A separate premium on beans from both countries paid by chocolate makers also made their cocoa expensive in a sluggish market, forcing cocoa buyers to demand discounts.

"While they are paying (the LID) on the right hand, they are taking the money from the left hand by not paying the country premium," Joseph Boahen Aidoo, the chief executive of Ghana's cocoa regulator COCOBOD, told journalists in Abidjan.

"Once the country differential is discounted by between 100 and 250 pounds sterling ($348.25), it means essentially the LID has been eroded," Aidoo said on the sideline of a meeting where the countries launched an organisation to represent them.

He added that consumers buy brand chocolates and pay the premium price for chocolate which should go to the farmers.

"This amounts to robbing the consumers by collecting premium on bars of chocolate and then refusing to pay when buying cocoa beans," he said. "Very soon the buyers may force us to name and shame all those who are not paying the country premium."
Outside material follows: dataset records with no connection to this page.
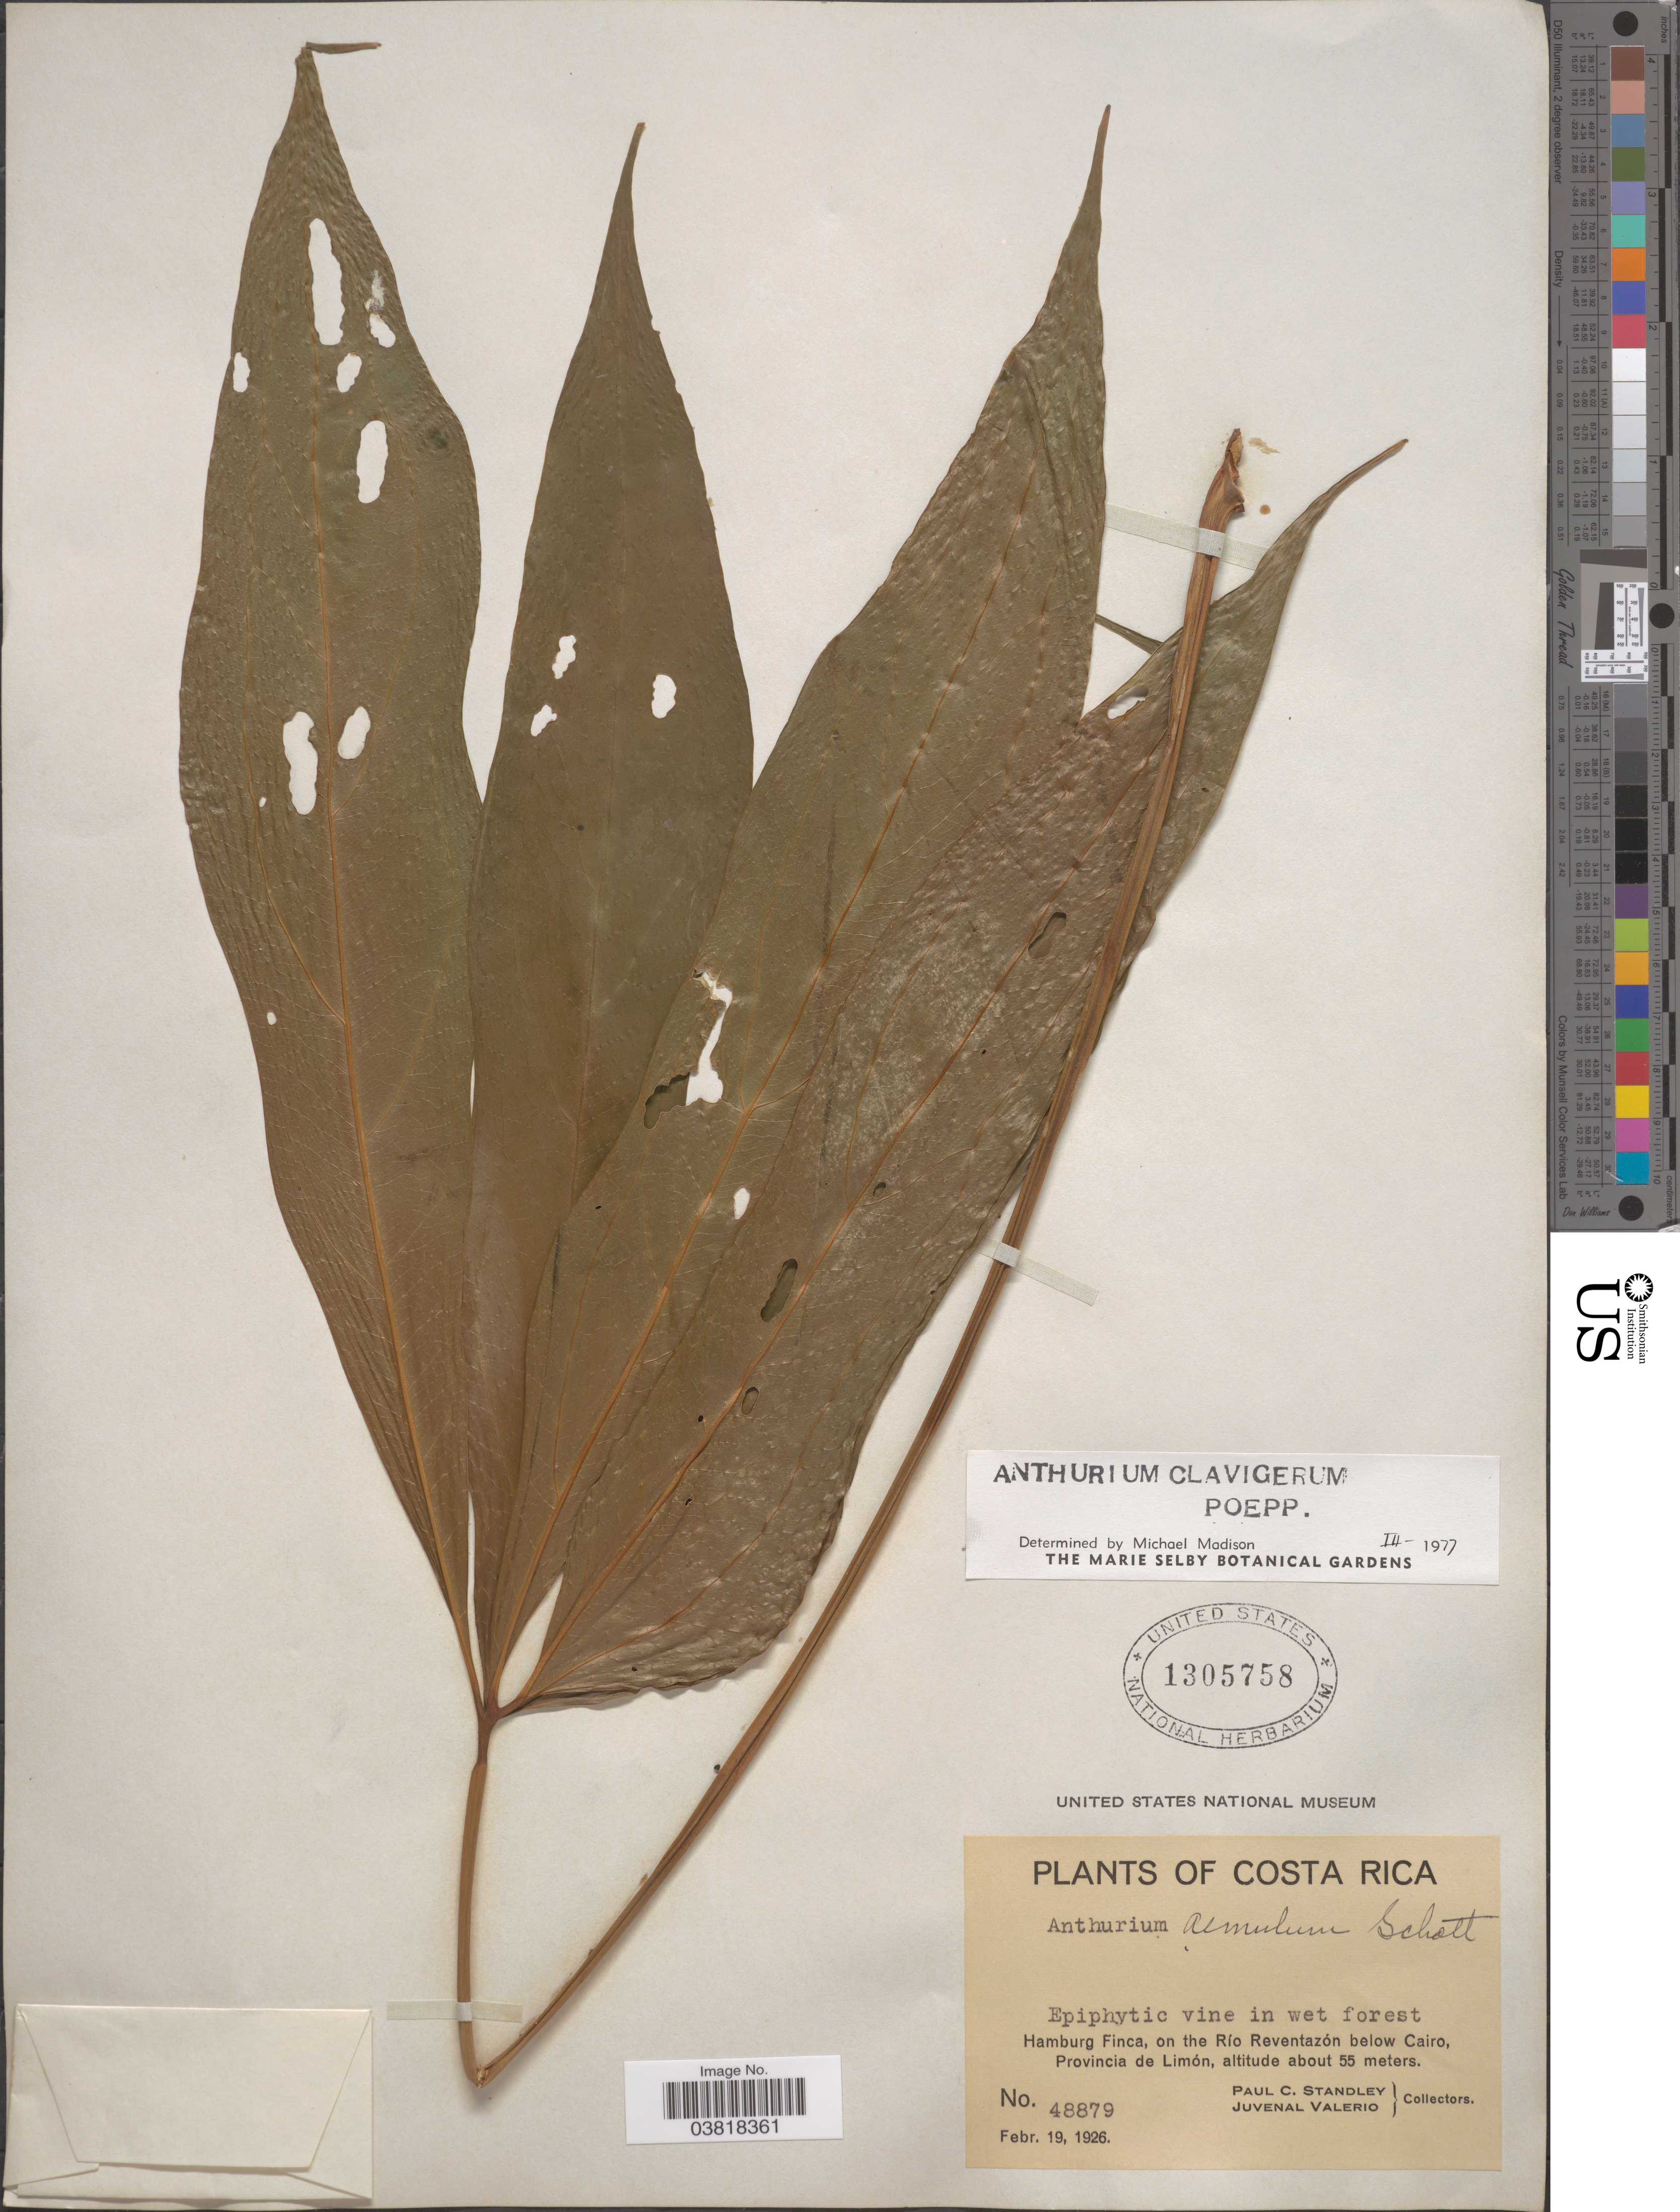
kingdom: Plantae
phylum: Tracheophyta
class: Liliopsida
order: Alismatales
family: Araceae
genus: Anthurium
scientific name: Anthurium clavigerum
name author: Poepp. & Endl.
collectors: P. C. Standley & J. Valerio R.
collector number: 48879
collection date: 1926-02-19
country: Costa Rica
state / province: Limón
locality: Hamburg Finca, on the Río Reventazón below Cairo.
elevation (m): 55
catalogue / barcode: US 1305758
He declined to name the chocolate makers.

Yves Brahima Kone, the head of Ivory Coast's Cocoa and Coffee Council regulator, told journalists that some buyers in the sector had a short-term view.

"They want to make money today and do not think about tomorrow," adding that while the chocolate makers are reluctant to pay the LID which could cost around $900 million globally, the industry was spending $5 billion on marketing.